Image Credit: The Charlie Campaign

A new campaign has recently been launched in Oxford seeking to commemorate an overlooked activist, by erecting a statue to him in the city centre. 

In December 1936 Charlie Hutchinson, a young Black British man from Eynsham, (a tiny village just outside of Oxford), arrived in Spain. Charlie would join the International Brigades, units of left-wing foreign volunteers who had arrived in Spain to help the country’s democratic Republican government fight against a fascist uprising aided externally by Hitler and Mussolini. Charlie Hutchinson is the only known Black British volunteer to fight in the Spanish Civil War. 

Charlie was in Spain for two years and served much of his time as an ambulance driver. Upon his return to Britain, he joined the British Army. He participated in the 1940 Dunkirk evacuation and went on to fight in North Africa and Italy. He would also take part in the liberation of the Bergen Belsen concentration camp, and although he never spoke about any other details of the war, he did tell his children what he witnessed there. After the end of his military service in 1946, Charlie started work as a lorry driver, and was active in the Transport and General Workers Union. He would go on to take part in anti-apartheid activism and campaigning for nuclear disarmament. He married a fellow activist, Patricia Holloway, had three children, and passed away in 1993, aged 74, leaving behind a large family. 

Charlie’s story has remained largely hidden from the public as he did not discuss many of the details of his experiences of the Spanish Civil War and Second World War, and his acheivements were not known to historians until 2019. It was then, following a project by school children at New Vic College in London, that the details of his life were pieced together by historians using letters, photographs, military, and government records. 

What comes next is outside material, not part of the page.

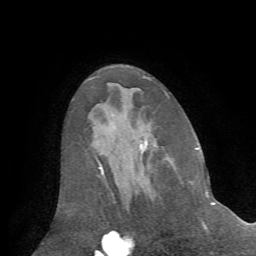
Breast MRI (dynamic contrast-enhanced), one axial slice. Slice 37 of 72 in the series (ordered by position). Cropped to one breast. Dynamic contrast-enhanced series, time point 2 of 7 at this slice position (early post-contrast). 1.5 T. TE 4.2 ms, TR 8.7 ms. 2.2 mm slice thickness. 256 × 256 image matrix, field of view 180 × 180 mm. Female patient.
Outlined on this slice (semi-automatically segmented with operator editing):
- enhancing-tissue mask used for the functional tumour volume (all voxels passing the contrast-enhancement thresholds inside the analysis volume; usually the tumour): bounding box [x1, y1, x2, y2] px = [192, 182, 209, 227]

Charlie at a demonstration supporting the building of a monument to British International Brigaders

A new campaign was launched at the Museum of Oxford in late October 2022, in the hope of gaining a memorial for him. Charlie’s many relatives gathered to tell his story, from his birth to a British mother and Ghanian father, to his impoverished childhood, and lifelong activism. The launch included a wealth of photographs of his service, as well as his many medals from the Second World War. This new project, led by Charlie’s family, and local historian Dan Poole, is campaigning to have a statue showing a life-size bronze figure of Charlie sitting on a stone or metal bench made. Their intention is that the statue will be welcoming and unimposing, in homage to Charlie’s working-class roots and lifelong activism, and in contrast to many other statues in the city. The campaign believes that a statue of Charlie would be the first statue to a black person in Oxford’s history. As organiser Dan Poole has said, ‘in a city with a thousand years of history, it is exciting to imagine that our project would be a historic first.’. 

Though the family and local historian behind the campaign know that erecting such a memorial could take a long time, they have set themselves no deadline, ‘giving [them] the freedom to do this project the right way, without resorting to shortcuts.’ It is their hope that, with innovative fundraising and increased public awareness, Charlie’s story will gain both a physical memorial, and the place in the history books it has long awaited.